§ INSTRUCTION
Please quote the records below verbatim, starting at the line that contains "family: Juglandaceae" and stopping at the end of the records.

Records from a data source
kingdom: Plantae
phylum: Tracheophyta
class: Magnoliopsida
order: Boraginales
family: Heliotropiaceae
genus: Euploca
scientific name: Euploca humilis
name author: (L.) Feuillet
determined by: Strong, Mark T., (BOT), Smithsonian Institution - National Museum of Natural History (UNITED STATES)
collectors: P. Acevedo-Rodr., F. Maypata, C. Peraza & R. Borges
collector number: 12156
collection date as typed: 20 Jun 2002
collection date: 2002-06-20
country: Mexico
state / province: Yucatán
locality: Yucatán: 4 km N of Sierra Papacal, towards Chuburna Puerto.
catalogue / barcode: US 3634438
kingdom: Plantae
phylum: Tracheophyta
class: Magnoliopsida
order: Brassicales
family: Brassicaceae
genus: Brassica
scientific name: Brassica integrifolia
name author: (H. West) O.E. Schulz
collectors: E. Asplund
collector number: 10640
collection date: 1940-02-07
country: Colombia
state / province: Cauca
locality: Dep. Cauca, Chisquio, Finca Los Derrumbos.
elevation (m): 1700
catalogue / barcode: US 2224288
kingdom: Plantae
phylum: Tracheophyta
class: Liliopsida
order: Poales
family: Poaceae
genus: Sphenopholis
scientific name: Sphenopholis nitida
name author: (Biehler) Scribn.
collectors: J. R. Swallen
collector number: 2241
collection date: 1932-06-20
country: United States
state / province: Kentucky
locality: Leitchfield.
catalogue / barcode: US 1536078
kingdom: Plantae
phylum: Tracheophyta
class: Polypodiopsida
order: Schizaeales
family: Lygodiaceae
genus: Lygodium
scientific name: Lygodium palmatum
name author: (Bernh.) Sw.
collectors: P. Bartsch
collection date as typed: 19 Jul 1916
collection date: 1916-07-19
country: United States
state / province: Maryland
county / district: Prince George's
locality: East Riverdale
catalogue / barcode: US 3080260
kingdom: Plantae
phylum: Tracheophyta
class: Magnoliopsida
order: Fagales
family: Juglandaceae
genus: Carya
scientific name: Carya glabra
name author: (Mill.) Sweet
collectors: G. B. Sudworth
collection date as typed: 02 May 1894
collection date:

§ RIGHT ANSWER
family: Juglandaceae
genus: Carya
scientific name: Carya glabra
name author: (Mill.) Sweet
collectors: G. B. Sudworth
collection date as typed: 02 May 1894
collection date:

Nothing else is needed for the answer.